Siglec-15

The first described candidate Siglec was Sialoadhesin (Siglec-1/CD169) a lectin-like adhesion protein on macrophages. Parallel studies by Ajit Varki and colleagues on the previously cloned CD22 (a B cell surface protein involved in adhesion and activation) showed direct evidence for sialic acid recognition. The subsequent cloning of Sialoadhesin by Crocker revealed homology to CD22 (Siglec-2), CD33 (Siglec-3) and myelin-associated glycoprotein (MAG/Siglec-4), leading to the proposal for a family of "Sialoadhesins". Varki then suggested the term Siglec as a better alternative and as a subset of I-type (Ig-type) lectins.

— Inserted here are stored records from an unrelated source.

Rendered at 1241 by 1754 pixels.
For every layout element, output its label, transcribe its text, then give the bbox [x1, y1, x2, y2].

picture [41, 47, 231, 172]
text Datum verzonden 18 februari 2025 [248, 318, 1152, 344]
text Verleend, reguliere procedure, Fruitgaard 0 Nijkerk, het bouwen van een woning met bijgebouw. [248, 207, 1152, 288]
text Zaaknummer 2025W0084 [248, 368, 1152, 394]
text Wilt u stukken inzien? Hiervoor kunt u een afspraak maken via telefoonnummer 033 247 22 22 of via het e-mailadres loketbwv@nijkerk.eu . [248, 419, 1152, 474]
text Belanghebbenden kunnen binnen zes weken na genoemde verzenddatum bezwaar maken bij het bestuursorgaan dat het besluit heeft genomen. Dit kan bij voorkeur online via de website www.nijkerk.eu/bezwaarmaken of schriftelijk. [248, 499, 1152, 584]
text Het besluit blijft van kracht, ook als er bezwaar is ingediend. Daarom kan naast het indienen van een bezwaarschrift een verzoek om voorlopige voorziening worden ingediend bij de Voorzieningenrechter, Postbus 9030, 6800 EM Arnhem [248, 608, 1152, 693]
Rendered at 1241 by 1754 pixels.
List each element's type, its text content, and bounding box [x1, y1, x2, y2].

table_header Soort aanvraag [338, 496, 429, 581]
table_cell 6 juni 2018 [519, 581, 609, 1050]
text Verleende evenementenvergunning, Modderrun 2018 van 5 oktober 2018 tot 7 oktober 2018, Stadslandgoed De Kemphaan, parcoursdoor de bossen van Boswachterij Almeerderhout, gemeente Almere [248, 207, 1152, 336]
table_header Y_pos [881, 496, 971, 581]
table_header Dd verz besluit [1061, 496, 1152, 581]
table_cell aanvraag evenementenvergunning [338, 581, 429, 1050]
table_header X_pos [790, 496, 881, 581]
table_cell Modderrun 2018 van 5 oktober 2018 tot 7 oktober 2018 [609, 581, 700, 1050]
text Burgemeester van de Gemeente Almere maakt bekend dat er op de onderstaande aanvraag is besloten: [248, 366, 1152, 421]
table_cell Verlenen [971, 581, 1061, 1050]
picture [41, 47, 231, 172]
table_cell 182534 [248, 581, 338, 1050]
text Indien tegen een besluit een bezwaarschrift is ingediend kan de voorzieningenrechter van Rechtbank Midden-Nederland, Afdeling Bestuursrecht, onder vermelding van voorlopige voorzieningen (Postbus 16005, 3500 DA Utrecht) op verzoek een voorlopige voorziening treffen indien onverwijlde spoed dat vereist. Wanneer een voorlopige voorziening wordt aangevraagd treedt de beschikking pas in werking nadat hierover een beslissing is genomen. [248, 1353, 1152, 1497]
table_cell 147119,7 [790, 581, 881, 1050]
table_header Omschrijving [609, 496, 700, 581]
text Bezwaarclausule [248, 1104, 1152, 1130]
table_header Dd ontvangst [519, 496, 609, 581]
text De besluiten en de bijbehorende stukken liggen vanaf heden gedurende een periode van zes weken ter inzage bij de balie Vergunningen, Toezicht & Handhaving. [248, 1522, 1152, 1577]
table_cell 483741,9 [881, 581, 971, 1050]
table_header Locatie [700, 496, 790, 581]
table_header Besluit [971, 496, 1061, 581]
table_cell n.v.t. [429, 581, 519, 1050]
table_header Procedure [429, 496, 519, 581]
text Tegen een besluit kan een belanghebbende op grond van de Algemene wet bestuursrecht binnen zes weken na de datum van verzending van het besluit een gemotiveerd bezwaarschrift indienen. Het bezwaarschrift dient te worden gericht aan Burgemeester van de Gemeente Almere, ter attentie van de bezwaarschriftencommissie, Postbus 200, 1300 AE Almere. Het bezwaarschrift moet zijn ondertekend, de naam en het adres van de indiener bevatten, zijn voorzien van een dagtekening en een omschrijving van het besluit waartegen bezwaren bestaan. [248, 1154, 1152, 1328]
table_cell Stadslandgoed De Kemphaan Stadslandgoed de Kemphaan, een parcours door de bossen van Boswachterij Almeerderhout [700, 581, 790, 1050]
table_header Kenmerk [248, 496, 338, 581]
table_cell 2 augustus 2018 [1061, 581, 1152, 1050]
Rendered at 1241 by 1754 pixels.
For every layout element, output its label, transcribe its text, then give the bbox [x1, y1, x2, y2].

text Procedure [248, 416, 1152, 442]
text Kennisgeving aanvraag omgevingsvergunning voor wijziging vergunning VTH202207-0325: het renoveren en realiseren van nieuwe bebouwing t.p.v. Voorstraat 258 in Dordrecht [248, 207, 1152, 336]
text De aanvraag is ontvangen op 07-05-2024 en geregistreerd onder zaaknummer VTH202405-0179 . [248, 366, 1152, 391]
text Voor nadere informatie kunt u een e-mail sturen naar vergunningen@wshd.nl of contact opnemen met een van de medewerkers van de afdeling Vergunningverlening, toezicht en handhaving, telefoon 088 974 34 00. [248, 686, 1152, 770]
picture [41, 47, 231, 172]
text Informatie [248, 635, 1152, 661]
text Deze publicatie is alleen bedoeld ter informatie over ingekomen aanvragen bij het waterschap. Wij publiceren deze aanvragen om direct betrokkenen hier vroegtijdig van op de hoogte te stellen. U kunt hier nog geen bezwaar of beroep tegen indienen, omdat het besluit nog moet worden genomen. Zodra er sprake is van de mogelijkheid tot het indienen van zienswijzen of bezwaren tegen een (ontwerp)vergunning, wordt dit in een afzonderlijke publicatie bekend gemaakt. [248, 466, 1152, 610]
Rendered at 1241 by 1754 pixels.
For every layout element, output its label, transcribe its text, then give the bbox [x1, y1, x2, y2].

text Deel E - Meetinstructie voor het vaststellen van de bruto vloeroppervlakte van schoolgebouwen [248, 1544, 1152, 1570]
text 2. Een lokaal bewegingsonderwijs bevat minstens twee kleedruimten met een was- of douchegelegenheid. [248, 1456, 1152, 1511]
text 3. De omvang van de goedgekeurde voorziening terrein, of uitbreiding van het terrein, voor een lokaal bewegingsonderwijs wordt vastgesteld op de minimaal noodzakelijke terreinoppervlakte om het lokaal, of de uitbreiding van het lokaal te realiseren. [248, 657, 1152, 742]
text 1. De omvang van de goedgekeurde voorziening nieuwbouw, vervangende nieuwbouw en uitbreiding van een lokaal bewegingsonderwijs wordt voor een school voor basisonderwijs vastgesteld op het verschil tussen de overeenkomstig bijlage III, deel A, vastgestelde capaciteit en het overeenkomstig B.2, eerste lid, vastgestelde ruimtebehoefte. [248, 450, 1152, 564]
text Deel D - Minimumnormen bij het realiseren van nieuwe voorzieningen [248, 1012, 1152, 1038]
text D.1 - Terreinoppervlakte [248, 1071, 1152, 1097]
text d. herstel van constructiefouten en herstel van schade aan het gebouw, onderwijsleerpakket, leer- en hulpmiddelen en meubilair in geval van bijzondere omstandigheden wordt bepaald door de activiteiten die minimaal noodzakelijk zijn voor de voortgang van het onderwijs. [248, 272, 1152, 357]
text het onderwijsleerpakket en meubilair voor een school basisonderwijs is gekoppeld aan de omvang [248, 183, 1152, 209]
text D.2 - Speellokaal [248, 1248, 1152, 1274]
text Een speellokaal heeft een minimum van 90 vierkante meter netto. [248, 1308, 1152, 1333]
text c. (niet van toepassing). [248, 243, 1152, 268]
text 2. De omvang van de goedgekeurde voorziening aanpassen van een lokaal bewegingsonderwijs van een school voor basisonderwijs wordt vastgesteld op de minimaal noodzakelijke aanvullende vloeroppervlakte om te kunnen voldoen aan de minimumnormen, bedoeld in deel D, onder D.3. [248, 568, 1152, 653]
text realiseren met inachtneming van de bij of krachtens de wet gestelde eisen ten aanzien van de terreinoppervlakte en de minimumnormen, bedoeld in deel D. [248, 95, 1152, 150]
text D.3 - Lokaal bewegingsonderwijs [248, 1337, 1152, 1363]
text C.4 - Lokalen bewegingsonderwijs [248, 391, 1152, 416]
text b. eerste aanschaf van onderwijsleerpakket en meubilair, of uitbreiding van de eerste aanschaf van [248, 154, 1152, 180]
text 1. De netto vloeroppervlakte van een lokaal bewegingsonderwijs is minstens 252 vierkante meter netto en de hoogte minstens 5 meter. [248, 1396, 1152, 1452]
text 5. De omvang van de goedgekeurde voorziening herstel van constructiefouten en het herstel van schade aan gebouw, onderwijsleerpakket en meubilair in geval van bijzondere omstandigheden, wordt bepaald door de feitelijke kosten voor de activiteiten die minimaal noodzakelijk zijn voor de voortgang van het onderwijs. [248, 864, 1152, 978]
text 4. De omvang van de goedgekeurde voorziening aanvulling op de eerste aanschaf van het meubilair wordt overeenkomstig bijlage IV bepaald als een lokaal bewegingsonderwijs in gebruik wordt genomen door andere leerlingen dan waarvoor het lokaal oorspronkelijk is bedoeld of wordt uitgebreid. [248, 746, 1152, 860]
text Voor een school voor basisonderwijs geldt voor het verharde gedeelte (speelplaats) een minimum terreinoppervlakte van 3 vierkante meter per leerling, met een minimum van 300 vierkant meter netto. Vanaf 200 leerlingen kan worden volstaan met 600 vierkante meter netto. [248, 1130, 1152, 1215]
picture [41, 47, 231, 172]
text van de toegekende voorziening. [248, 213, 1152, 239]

This nomenclature was agreed upon and has been adopted by almost all investigators working on these molecules (by convention, Siglecs are always capitalised.) Several additional Siglecs (Siglecs 5–12) have been identified in humans that are highly similar in structure to CD33 and so are collectively referred to as "CD33-related Siglecs". Further Siglecs have been identified including Siglec-14 and Siglec-15. Some Siglecs are absolutely conserved between mice and humans including Sialoadhesin, CD22, MAG and Siglec-15. Others such as Siglec-5 and Siglec-9 have homologues in mice and rats (Siglec-F and Siglec-E respectively in both). Humans have a higher number of Siglecs than mice and so the numbering system was based on the human proteins.